Referee: [Abstract and §4] Abstract and §4 (results): the central claim that the method 'reliably induce[s] misclassification' is load-bearing yet unsupported by any reported success rates, number of attacked samples, dataset statistics, or comparison to non-explainability baselines; without these numbers the experimental evaluation cannot be assessed.

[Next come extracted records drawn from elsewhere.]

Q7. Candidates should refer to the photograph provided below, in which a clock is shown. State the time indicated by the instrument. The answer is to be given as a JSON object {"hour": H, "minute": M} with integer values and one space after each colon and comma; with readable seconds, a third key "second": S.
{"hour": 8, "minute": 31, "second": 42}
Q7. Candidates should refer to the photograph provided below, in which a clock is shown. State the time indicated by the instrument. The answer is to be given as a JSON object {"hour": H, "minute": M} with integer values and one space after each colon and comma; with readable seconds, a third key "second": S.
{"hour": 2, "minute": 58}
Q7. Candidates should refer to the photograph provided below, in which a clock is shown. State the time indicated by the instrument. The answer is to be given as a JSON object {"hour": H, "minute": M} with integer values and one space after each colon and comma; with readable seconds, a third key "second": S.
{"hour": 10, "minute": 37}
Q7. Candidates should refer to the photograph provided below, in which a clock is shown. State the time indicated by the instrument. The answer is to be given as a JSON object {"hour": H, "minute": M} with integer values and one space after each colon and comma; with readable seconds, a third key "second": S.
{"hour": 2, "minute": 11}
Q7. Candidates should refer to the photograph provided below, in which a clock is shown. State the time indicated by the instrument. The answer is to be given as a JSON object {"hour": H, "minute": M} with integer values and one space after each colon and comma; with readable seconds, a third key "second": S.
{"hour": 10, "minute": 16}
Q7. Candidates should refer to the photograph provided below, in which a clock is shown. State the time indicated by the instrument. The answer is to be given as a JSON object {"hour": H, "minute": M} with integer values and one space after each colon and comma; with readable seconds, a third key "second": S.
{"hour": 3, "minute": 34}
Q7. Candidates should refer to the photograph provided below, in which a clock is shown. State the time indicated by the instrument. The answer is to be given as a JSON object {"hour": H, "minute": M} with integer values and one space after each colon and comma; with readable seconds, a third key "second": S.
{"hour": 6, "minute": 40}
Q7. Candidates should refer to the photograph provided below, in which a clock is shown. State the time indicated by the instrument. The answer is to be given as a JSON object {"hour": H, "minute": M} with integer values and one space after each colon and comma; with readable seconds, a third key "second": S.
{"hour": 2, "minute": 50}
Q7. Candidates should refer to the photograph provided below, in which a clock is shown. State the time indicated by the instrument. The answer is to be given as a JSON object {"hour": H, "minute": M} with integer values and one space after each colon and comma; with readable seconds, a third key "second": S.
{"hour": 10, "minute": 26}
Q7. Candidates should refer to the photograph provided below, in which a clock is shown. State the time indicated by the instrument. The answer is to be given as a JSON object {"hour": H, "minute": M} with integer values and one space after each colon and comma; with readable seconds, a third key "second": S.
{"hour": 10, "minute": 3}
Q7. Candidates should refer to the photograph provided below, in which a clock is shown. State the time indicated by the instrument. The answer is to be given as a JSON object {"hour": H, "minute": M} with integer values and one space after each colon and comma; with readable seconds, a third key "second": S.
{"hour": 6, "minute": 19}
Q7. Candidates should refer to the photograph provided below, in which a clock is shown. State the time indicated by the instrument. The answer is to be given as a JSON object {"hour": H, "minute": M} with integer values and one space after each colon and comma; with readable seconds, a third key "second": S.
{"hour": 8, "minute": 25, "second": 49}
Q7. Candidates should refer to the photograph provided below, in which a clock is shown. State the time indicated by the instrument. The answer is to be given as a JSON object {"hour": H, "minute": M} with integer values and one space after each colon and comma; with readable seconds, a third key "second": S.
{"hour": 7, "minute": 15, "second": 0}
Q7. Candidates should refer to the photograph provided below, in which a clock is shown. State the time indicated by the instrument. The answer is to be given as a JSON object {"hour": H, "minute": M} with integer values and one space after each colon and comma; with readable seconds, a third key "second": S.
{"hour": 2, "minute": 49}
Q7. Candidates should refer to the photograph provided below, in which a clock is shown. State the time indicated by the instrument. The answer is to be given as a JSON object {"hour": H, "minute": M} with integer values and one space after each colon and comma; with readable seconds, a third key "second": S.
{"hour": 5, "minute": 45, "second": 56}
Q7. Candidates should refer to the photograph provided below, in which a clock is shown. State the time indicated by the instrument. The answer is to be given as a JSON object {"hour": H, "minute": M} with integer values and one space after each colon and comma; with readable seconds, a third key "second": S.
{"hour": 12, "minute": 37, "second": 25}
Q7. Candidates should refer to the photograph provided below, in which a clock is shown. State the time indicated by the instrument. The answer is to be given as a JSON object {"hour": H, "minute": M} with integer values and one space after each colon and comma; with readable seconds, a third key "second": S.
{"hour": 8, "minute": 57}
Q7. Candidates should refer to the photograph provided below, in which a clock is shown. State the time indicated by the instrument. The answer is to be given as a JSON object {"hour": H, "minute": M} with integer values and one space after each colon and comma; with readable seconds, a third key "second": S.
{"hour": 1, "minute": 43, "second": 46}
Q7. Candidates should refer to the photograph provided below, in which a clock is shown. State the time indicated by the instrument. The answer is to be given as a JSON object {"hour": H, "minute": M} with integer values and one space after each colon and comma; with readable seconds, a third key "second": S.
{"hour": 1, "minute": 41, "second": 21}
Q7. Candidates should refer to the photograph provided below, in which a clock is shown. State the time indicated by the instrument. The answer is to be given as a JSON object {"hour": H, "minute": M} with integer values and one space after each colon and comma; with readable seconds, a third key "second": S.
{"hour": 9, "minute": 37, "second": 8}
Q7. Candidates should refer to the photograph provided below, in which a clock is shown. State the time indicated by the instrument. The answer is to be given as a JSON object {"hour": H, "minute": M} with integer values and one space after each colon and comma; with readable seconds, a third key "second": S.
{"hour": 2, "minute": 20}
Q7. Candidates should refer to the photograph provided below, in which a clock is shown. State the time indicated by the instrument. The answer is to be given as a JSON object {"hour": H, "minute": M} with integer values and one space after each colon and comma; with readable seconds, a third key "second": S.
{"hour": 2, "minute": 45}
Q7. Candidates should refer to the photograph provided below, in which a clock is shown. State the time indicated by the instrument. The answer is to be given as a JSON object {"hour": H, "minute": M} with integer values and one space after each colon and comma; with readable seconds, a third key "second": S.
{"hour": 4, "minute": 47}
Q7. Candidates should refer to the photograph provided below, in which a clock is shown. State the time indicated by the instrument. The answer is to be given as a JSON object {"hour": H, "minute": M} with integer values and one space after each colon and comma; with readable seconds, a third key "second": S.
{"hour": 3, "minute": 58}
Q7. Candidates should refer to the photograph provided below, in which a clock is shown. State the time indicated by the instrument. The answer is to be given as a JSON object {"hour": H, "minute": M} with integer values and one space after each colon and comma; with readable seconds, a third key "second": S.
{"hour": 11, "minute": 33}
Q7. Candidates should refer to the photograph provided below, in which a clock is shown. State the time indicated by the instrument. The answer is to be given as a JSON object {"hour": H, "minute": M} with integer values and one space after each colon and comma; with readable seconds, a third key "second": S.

Authors: We agree with this observation. Upon review, the manuscript does include some experimental details in §4, but they lack the specific quantitative metrics mentioned. In the revised version, we will explicitly report success rates (such as the fraction of adversarial examples that cause misclassification), the exact number of samples attacked, full dataset statistics, and comparisons against non-explainability baselines like random perturbation. These will be added to both the abstract and the results section to support the central claim. revision: yes
Referee: [§3.2] §3.2 (attack construction): the claim that replacements with synthetic imports preserve overall program structure is asserted but not demonstrated; the paper must show that the resulting binaries remain executable and functionally equivalent, otherwise the attack is not realizable and the practical significance is overstated.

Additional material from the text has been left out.